**Exercise goal**:
From the first line through the line containing "left hip: (181, 735)", transcribe the records exactly and include no other lines.

**Exercise data**:
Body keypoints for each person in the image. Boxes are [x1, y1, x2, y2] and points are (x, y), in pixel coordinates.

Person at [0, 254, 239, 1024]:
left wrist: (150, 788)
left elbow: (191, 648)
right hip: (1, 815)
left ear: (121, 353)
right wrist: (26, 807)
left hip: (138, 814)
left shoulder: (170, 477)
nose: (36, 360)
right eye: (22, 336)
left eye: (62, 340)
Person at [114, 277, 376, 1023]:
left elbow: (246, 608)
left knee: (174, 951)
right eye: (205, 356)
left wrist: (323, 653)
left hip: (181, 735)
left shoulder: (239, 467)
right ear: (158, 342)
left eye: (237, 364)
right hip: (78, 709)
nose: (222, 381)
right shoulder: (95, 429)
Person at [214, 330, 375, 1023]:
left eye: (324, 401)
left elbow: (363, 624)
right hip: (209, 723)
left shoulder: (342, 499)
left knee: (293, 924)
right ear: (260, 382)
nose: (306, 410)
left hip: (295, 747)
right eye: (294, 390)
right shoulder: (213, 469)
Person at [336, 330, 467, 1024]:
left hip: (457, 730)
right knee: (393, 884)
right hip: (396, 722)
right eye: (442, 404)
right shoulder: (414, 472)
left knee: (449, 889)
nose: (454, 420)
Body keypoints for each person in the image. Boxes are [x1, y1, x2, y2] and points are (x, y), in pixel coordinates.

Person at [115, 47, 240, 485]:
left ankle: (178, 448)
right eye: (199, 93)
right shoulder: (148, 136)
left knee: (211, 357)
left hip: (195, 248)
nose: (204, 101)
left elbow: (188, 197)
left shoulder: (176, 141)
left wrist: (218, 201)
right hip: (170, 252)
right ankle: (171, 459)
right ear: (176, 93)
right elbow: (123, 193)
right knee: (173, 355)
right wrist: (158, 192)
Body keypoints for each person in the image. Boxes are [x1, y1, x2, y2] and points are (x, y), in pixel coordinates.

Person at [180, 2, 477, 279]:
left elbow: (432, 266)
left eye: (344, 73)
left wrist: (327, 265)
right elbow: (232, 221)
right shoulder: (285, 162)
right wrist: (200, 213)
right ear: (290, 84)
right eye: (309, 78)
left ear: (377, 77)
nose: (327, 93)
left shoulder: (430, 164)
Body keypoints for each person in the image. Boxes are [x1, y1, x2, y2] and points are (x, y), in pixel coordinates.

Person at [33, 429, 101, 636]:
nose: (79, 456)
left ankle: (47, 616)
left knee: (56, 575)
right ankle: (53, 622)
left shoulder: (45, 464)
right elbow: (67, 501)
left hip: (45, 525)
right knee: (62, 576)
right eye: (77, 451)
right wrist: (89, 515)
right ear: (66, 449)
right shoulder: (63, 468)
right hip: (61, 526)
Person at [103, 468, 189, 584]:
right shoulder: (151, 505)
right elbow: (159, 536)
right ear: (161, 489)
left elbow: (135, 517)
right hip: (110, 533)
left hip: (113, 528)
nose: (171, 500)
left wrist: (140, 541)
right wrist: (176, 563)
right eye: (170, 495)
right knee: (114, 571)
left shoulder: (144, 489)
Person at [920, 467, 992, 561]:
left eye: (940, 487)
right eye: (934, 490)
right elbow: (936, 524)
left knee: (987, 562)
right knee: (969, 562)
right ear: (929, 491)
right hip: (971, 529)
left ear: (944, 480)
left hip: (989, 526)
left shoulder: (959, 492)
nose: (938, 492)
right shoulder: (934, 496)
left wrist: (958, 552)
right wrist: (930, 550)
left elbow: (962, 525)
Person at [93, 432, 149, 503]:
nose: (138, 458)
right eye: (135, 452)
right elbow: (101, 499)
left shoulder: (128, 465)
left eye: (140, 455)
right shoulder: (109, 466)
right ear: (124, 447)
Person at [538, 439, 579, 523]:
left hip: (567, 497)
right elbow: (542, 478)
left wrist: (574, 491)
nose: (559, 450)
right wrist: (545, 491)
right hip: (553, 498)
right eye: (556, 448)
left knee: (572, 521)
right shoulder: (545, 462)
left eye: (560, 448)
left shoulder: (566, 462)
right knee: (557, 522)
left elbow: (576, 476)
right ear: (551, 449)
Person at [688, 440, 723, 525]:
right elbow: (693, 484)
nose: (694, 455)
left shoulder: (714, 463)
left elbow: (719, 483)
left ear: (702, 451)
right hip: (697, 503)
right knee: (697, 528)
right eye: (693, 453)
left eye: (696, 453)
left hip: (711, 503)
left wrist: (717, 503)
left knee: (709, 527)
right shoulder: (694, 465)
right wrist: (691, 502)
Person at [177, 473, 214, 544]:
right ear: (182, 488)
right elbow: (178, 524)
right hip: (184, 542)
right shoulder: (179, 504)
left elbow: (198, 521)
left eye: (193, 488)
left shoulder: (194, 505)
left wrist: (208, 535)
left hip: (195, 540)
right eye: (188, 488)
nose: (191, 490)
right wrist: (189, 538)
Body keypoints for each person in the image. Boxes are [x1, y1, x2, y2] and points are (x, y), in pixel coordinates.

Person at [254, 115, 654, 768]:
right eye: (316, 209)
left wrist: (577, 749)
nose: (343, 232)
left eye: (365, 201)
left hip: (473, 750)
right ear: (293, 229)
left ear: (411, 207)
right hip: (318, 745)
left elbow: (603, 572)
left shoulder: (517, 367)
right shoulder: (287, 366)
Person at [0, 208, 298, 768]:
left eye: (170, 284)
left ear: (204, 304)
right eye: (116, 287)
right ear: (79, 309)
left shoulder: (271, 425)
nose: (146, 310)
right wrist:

**Response area**:
Body keypoints for each person in the image. Boxes are [x1, y1, x2, y2] and points are (x, y), in pixel coordinates.

Person at [0, 254, 239, 1024]:
left wrist: (150, 788)
left elbow: (191, 648)
right hip: (1, 815)
left ear: (121, 353)
right wrist: (26, 807)
left hip: (138, 814)
left shoulder: (170, 477)
nose: (36, 360)
right eye: (22, 336)
left eye: (62, 340)
Person at [114, 277, 376, 1023]:
left elbow: (246, 608)
left knee: (174, 951)
right eye: (205, 356)
left wrist: (323, 653)
left hip: (181, 735)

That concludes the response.